We showed previously that electrographic seizures involving dentate granule cells in organotypic hippocampal slice cultures were dramatically reduced following chronic treatment with the NR2B-selective antagonist, Ro25,6981, but were increased following chronic treatment with the high-affinity competitive antagonist, D(-)-2-amino-5-phosphonopentanoic acid (D-APV). To begin to investigate the potential mechanisms underlying the differential effects of N-methyl-D-aspartate receptor (NMDAR) antagonists on seizures, electrophysiologic experiments were conducted in dentate granule cells in hippocampal slice cultures treated for the entire 17-21 day culture period with vehicle, Ro25,6981 or D-APV. Initial experiments revealed a lack of an association between miniature excitatory postsynaptic current (mEPSC) measures and seizures suggesting that shifts in mEPSC were unlikely to account for the differential effects of D-APV and Ro25,6981 on seizures. However, the amplitude of tonic NMDAR-mediated currents was reduced in cultures treated chronically with D-APV and dramatically enhanced in cultures treated chronically with Ro25,6981. Because tonic NMDAR currents are mediated primarily by extrasynaptic NMDAR, these data show an inverse relationship between changes in extrasynaptic NMDAR function and alterations in seizure expression.

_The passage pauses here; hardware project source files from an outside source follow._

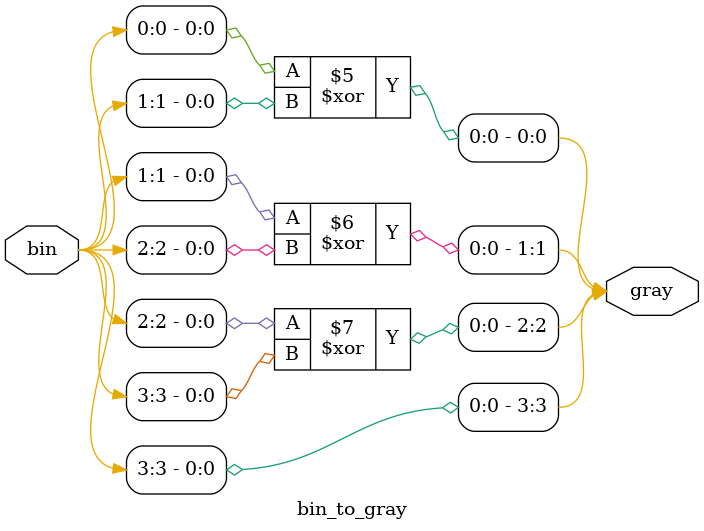
<source format=sv>
`timescale 1ns / 1ps


module bin_to_gray
#(
    parameter WIDTH = 4
)
(
    input logic [WIDTH-1:0] bin,
    output logic [WIDTH-1:0] gray
);

always_comb begin  
    gray[WIDTH-1] = bin[WIDTH-1];
    for (int i = 0; i <WIDTH-1; i++) begin
        gray[i] = bin[i] ^ bin[i+1];
    end
    
end


   
endmodule

</source>
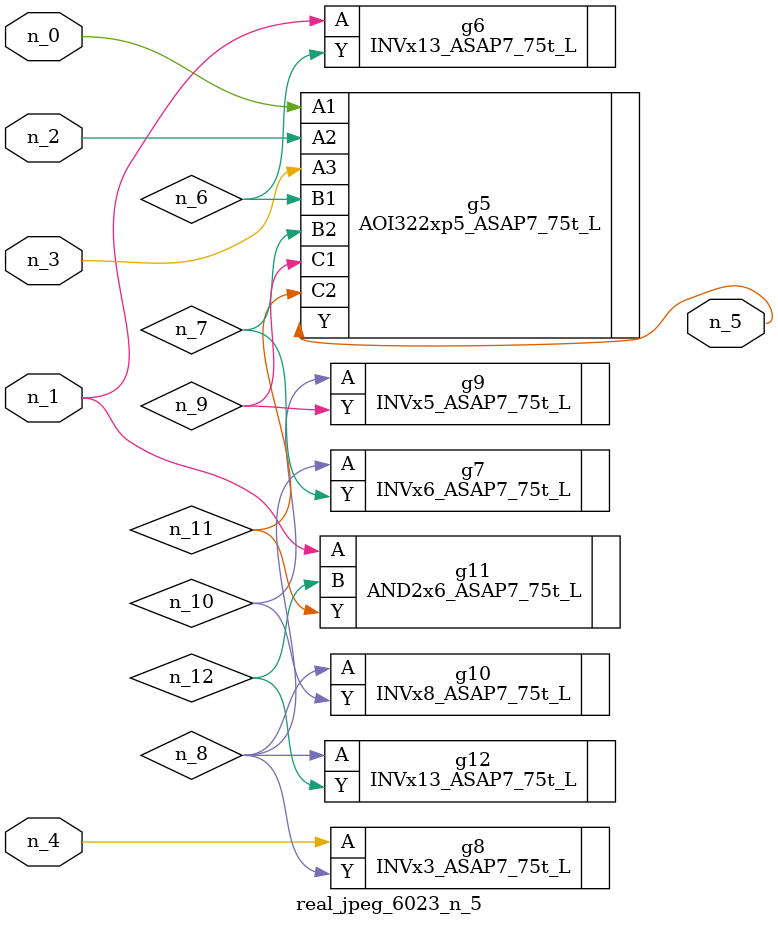
<source format=v>
module real_jpeg_6023_n_5 (n_4, n_0, n_1, n_2, n_3, n_5);

input n_4;
input n_0;
input n_1;
input n_2;
input n_3;

output n_5;

wire n_12;
wire n_8;
wire n_11;
wire n_6;
wire n_7;
wire n_10;
wire n_9;

AOI322xp5_ASAP7_75t_L g5 ( 
.A1(n_0),
.A2(n_2),
.A3(n_3),
.B1(n_6),
.B2(n_7),
.C1(n_9),
.C2(n_11),
.Y(n_5)
);

INVx13_ASAP7_75t_L g6 ( 
.A(n_1),
.Y(n_6)
);

AND2x6_ASAP7_75t_L g11 ( 
.A(n_1),
.B(n_12),
.Y(n_11)
);

INVx3_ASAP7_75t_L g8 ( 
.A(n_4),
.Y(n_8)
);

INVx6_ASAP7_75t_L g7 ( 
.A(n_8),
.Y(n_7)
);

INVx8_ASAP7_75t_L g10 ( 
.A(n_8),
.Y(n_10)
);

INVx13_ASAP7_75t_L g12 ( 
.A(n_8),
.Y(n_12)
);

INVx5_ASAP7_75t_L g9 ( 
.A(n_10),
.Y(n_9)
);


endmodule
</source>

Plasticity of both excitatory and inhibitory synapses is associated with seizures induced by removal of chronic blockade of activity in cultured hippocampus.

One factor common to many neurological insults that can lead to acquired epilepsy is a loss of afferent neuronal input. Neuronal activity is one cellular mechanism implicated in transducing deafferentation into epileptogenesis. Therefore the effects of chronic activity blockade on seizure susceptibility and its underlying mechanisms were examined in organotypic hippocampal slice cultures treated chronically with the sodium channel blocker, tetrodotoxin (TTX), or the N-methyl-D-aspartate receptor (NMDAR) antagonist, D-2-amino-5-phosphonovaleric acid (D-APV). Granule cell field potential recordings in physiological buffer revealed spontaneous electrographic seizures in 83% of TTX-, 9% of D-APV-, but 0% of vehicle-treated cultures. TTX-induced seizures were not associated with membrane property alterations that would elicit granule cell hyperexcitability. Seizures were blocked by glutamate receptor antagonists, suggesting that plasticity in excitatory synaptic circuits contributed to seizures. The morphology of granule cells and their mossy fiber axons remained largely unchanged, and the number of synapses onto granule cells measured immunohistochemically was not increased in TTX- or D-APV-treated cultures. However, voltage-clamp recordings revealed that miniature excitatory postsynaptic current frequency and kinetics were increased and miniature inhibitory postsynaptic current kinetics were decreased in D-APV- and TTX-treated cultures compared with vehicle. Changes were more profound and qualitatively different in TTX- compared with D-APV-treated cultures, consistent with the dramatic effects of TTX treatment on seizure expression. We propose that chronic blockade of action potentials by TTX induces homeostatic responses including plasticity of both excitatory and inhibitory synapses. Removal of TTX unmasks the impact of these synaptic plasticities on local circuit excitability, resulting in spontaneous seizures.